In order, list your top 5 specific legislative priorities.
Keeping taxes low. Improving transportation. Working to make our schools better and college in Virginia more affordable. Improving the mental health system. Preserving human freedom and curtailing the excesses of government.
How has your district changed in the last 10 years? What caused those changes?
The dirty little secret in the Virginia Senate is that in 2011 the Democrat majority in the senate gerrymandered the district lines to protect their majority. That’s why this district begins in Lake Barcroft, snakes through 5 magisterial districts, and ends up near Dulles Airport. Ten years ago the 37th senate district was a lot more compact. I grew up here, and like anyone else who has been here this long, I have seen major good and bad changes. What hasn’t changed is what the people want – good jobs, a good education for their children, safe streets and less traffic.
Will you support legislation restricting high interest lending including car title loans?
I dislike car title loan companies as much as the next person. However, these businesses would not exist if there were no customers, so they are filling a need. It seems our job is to make sure these companies are properly licensed and regulated and determine if there are better ways to fill the need.
Will you support funding for Fostering Connections which would result in an influx of federal funding for foster children aging out of foster care?
I am whole-heartedly for any program that will encourage adoption.
Do you support expansion of Medicaid under the Affordable Care Act, and if so, what would you do to make that happen?
When the government starts shelling out money somebody, somewhere, has to pay for it.

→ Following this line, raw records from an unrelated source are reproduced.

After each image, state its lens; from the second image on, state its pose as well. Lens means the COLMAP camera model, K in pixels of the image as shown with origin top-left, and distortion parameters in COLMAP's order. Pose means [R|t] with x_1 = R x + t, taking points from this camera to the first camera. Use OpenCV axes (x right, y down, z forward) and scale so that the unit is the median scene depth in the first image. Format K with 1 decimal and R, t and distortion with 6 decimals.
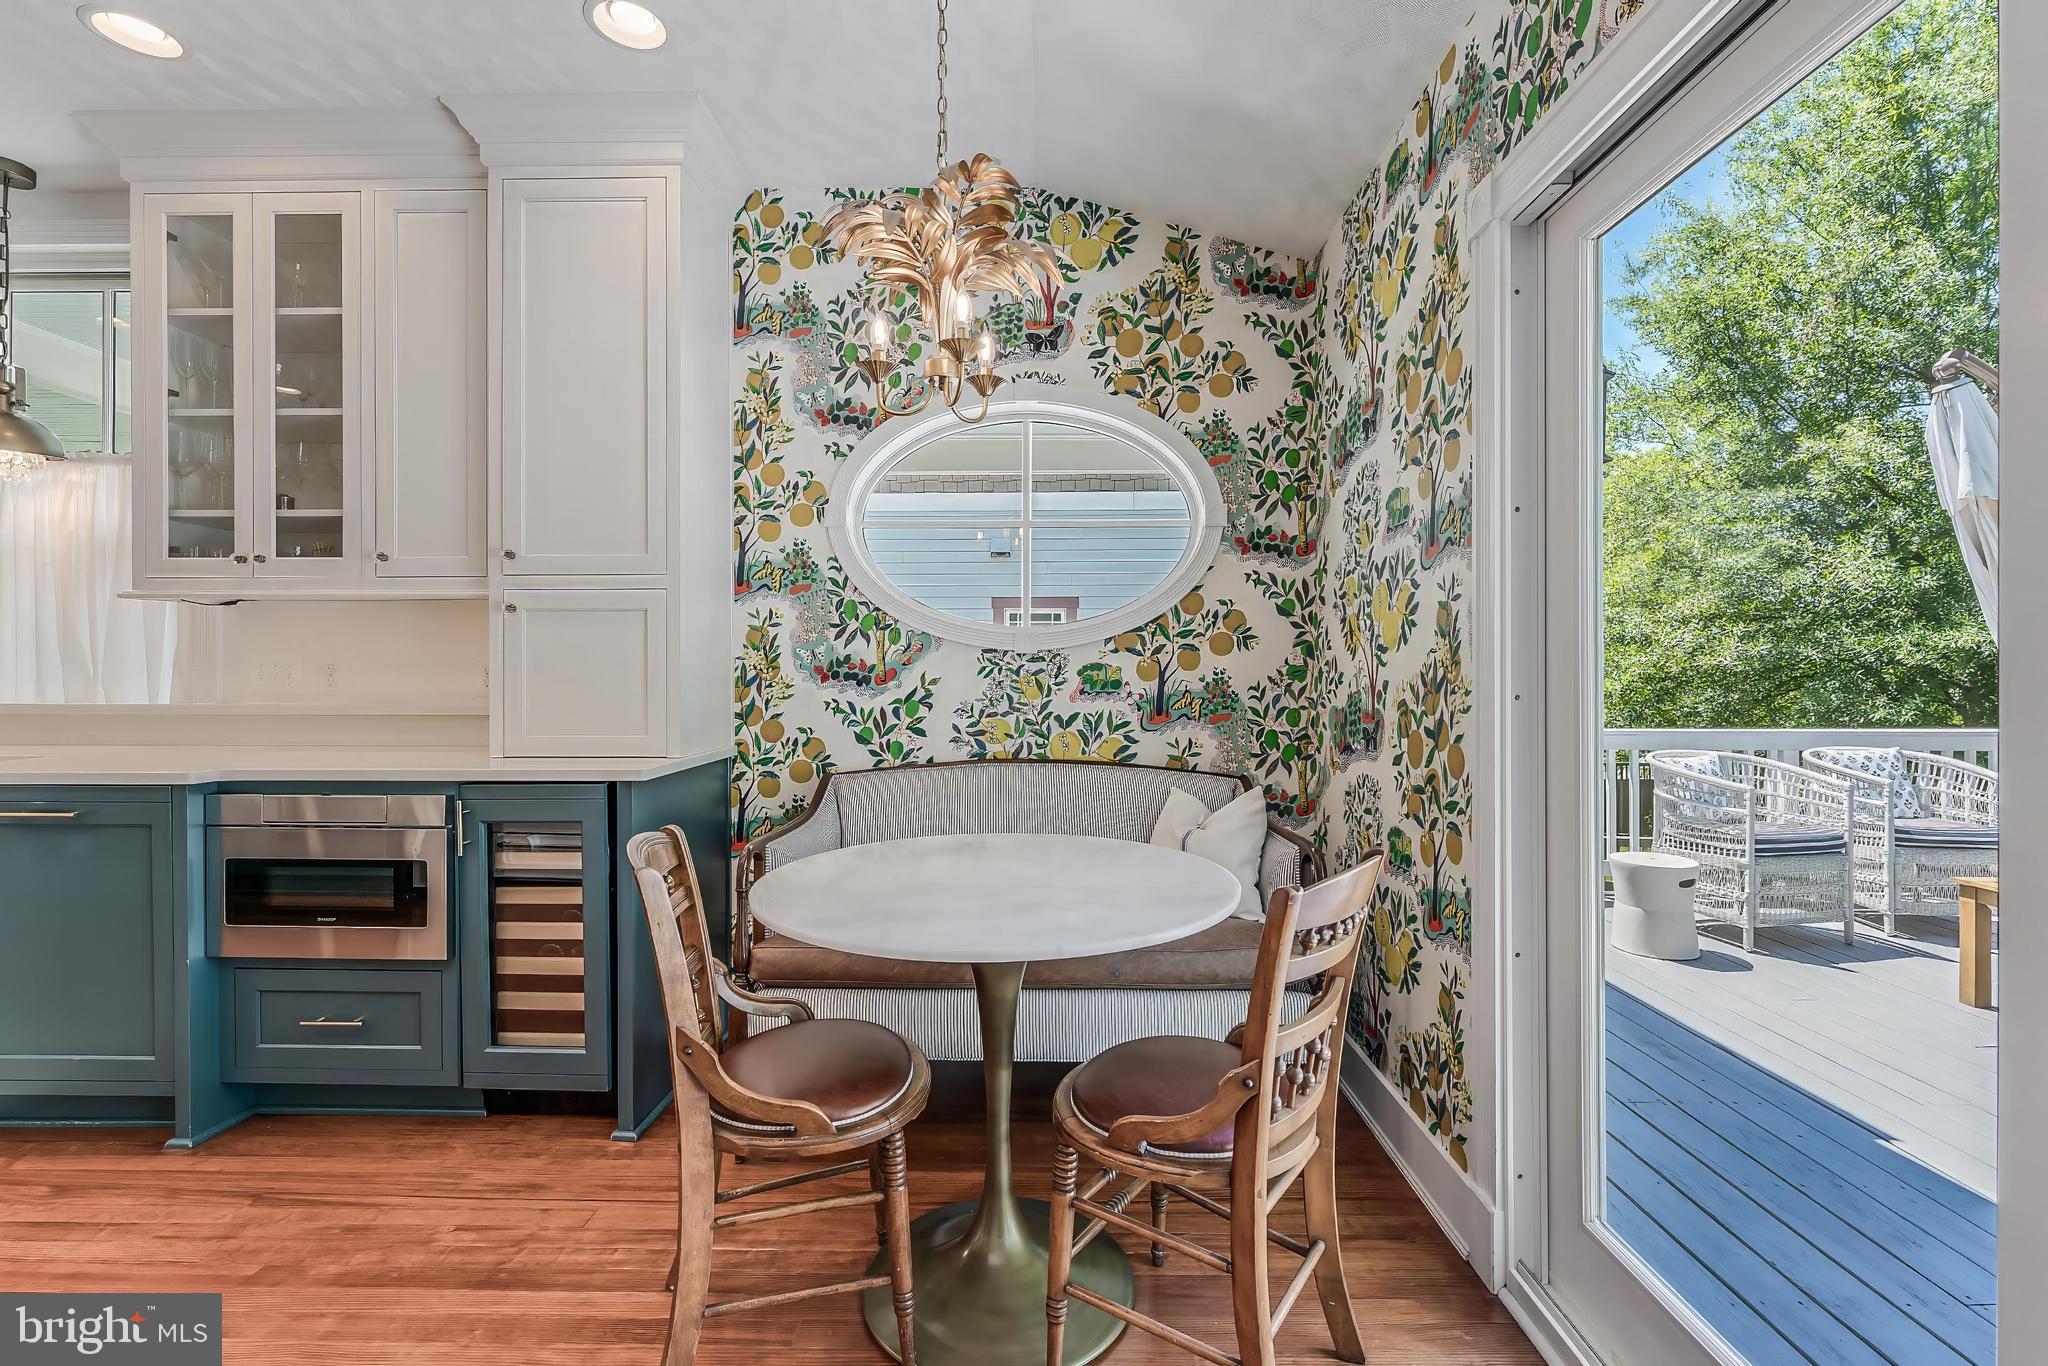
lens RADIAL K [[897.5, 0, 1053.3], [0, 897.5, 672.8], [0, 0, 1]] dist [0.003834, -0.002491]
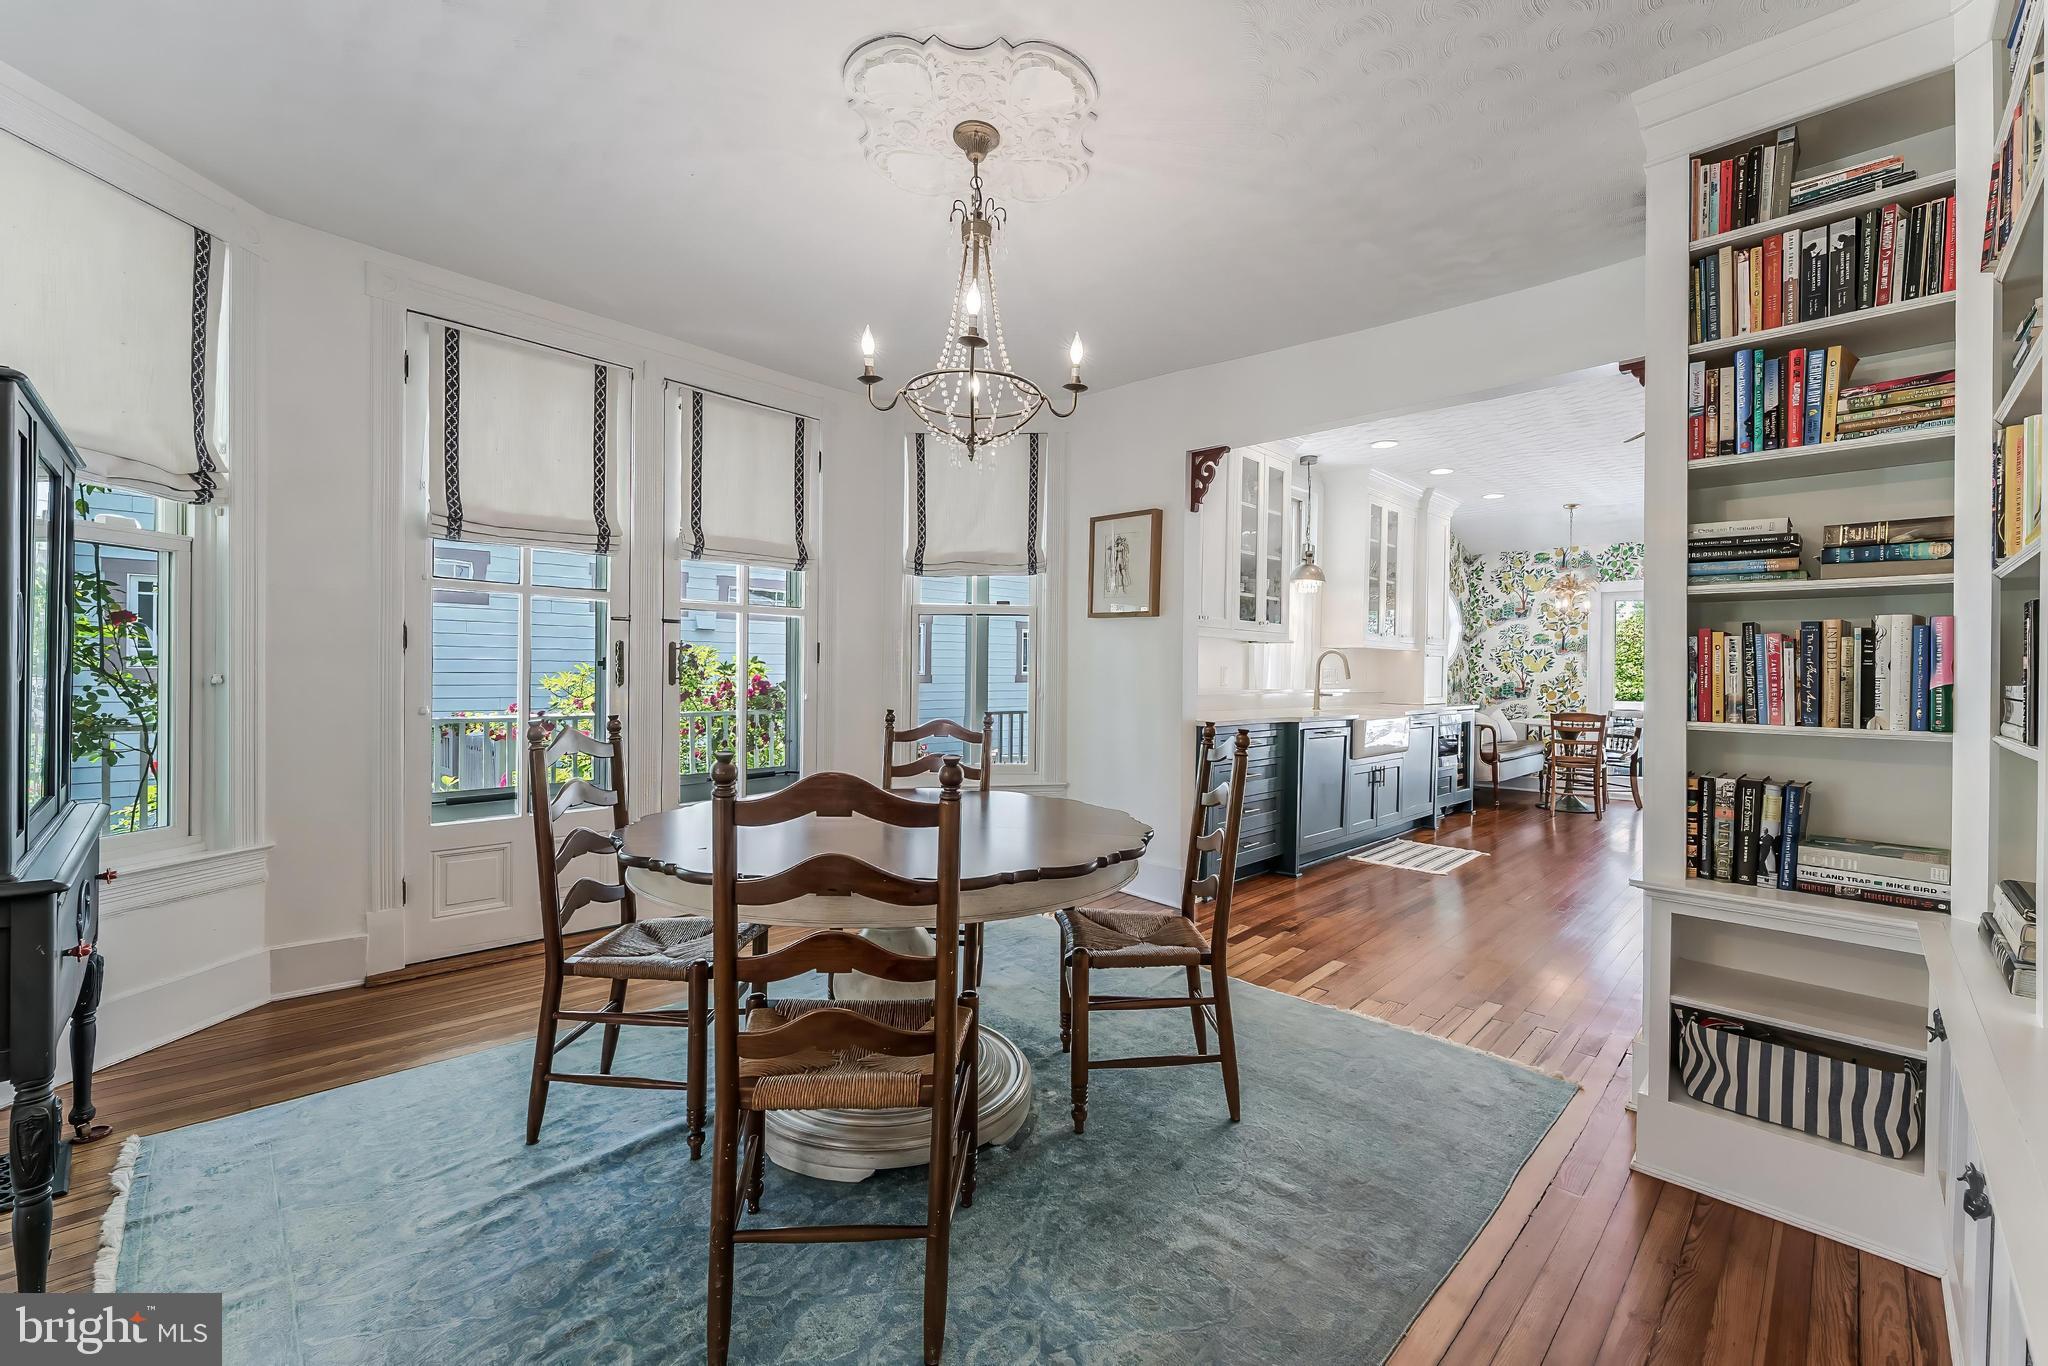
lens RADIAL K [[834.0, 0, 1029.2], [0, 834.0, 677.8], [0, 0, 1]] dist [0.003038, -0.001268]
pose [[0.696779, 0.001419, 0.717285, -3.106759], [-0.009382, 0.999931, 0.007135, -0.004592], [-0.717225, -0.011701, 0.696744, 0.002964]]
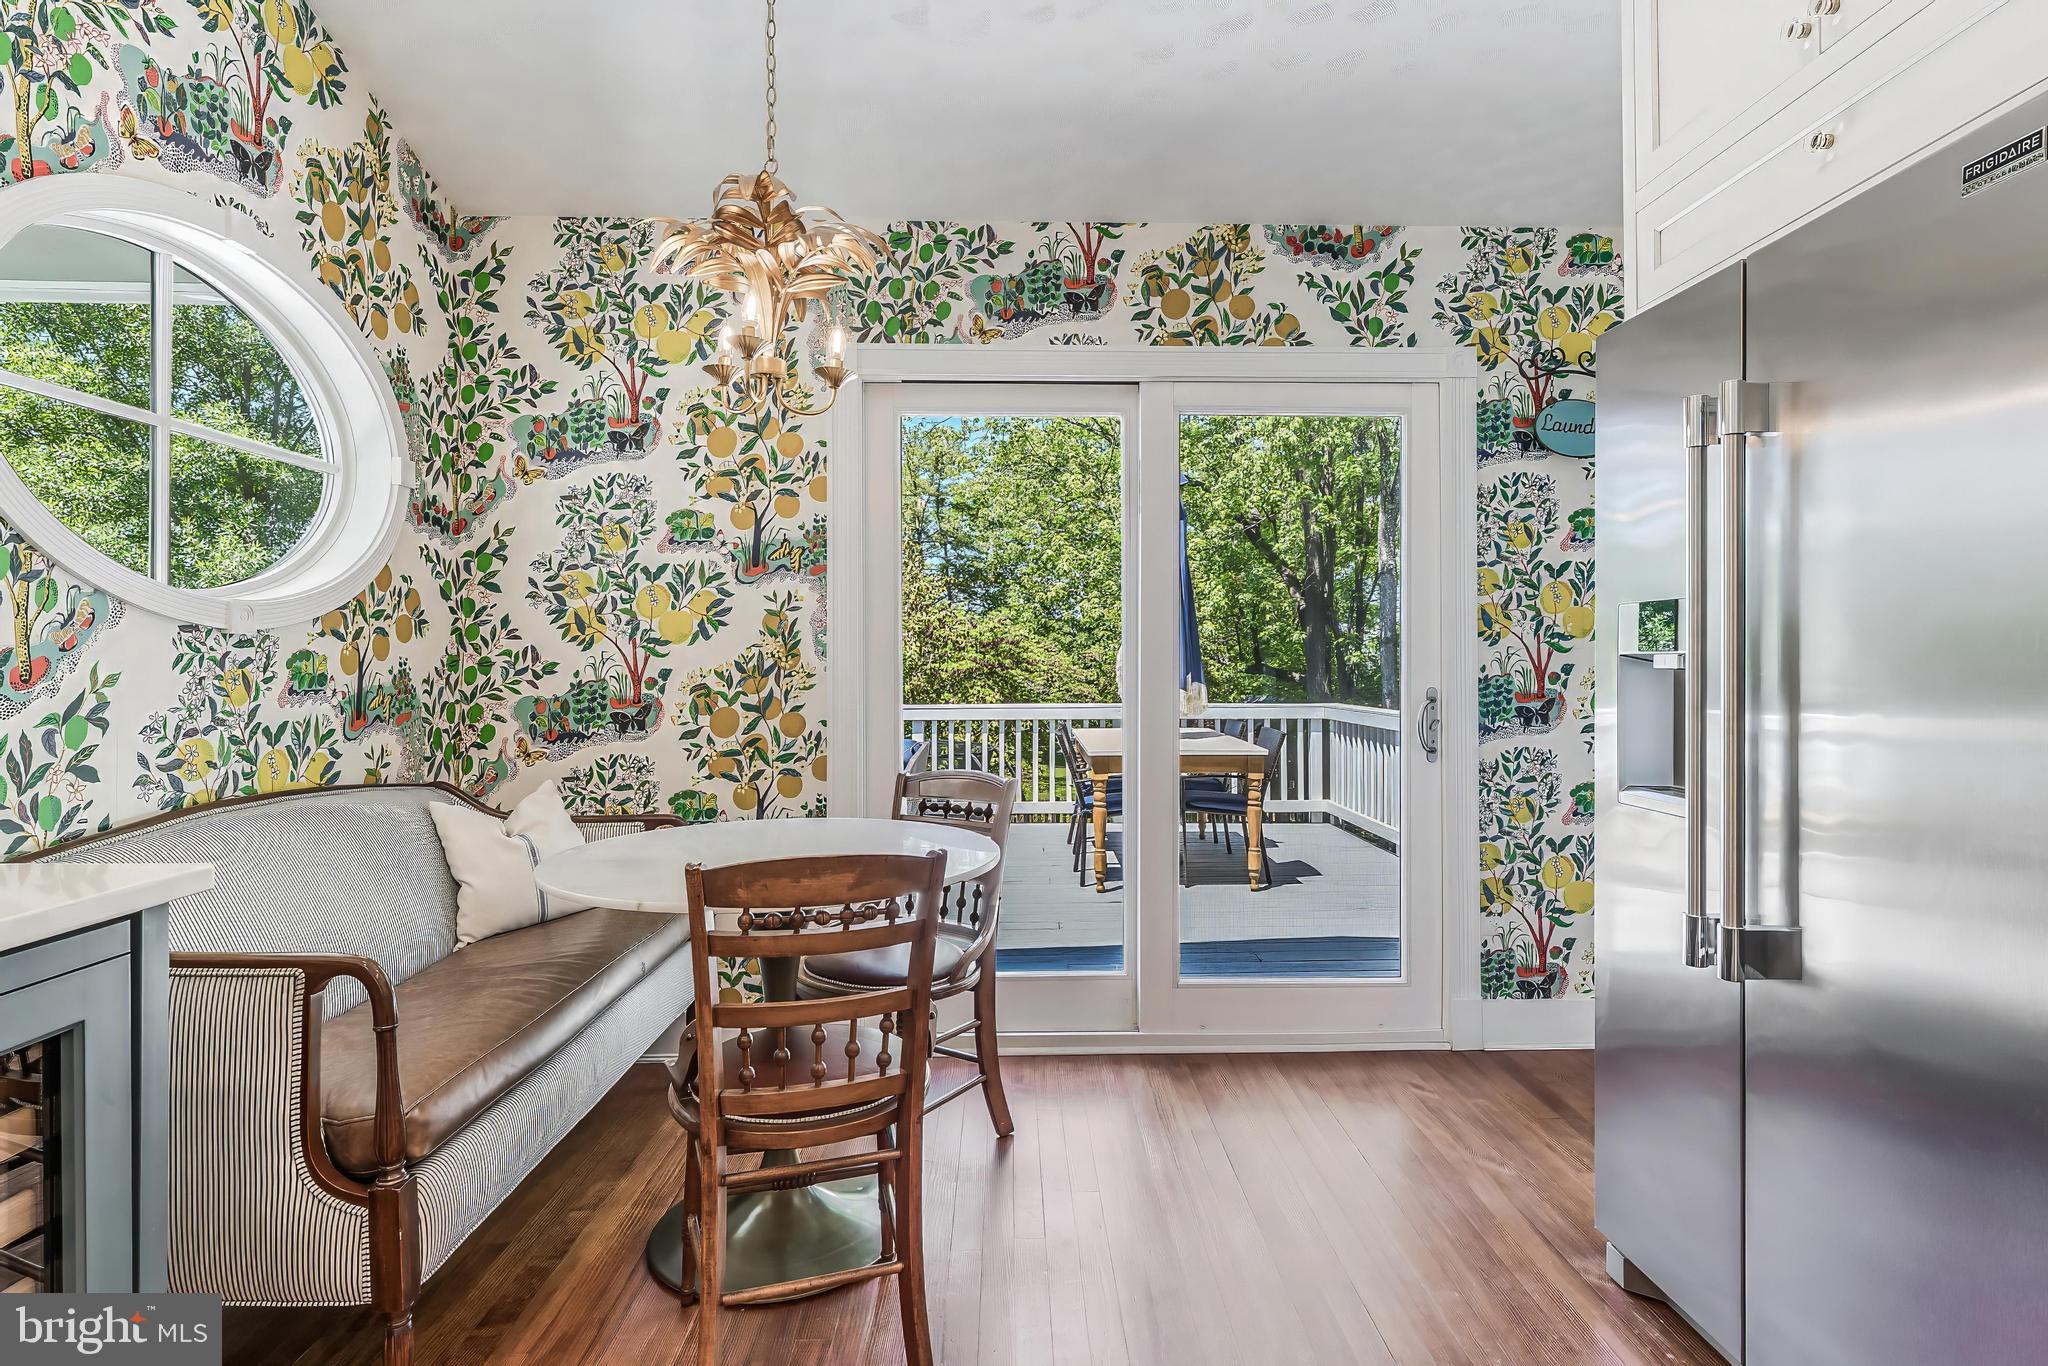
lens RADIAL K [[1058.6, 0, 1043.7], [0, 1058.6, 656.2], [0, 0, 1]] dist [-0.003845, -0.001007]
pose [[-0.048700, 0.003627, 0.998807, -0.819120], [0.004113, 0.999986, -0.003431, -0.000788], [-0.998805, 0.003941, -0.048714, 0.456551]]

Right now the feds are offering to transfer money from their treasury to Virginia’s treasury to put more people on Medicaid, but there is no guarantee the money will continue to flow. And considering that the US government is running a deficit the size of the galactic empire, at some point the largesse will end, which means hard-working Virginians will end up with higher taxes. There is no pot of gold at the end of the rainbow, and the unicorns are not interested in paying our debts.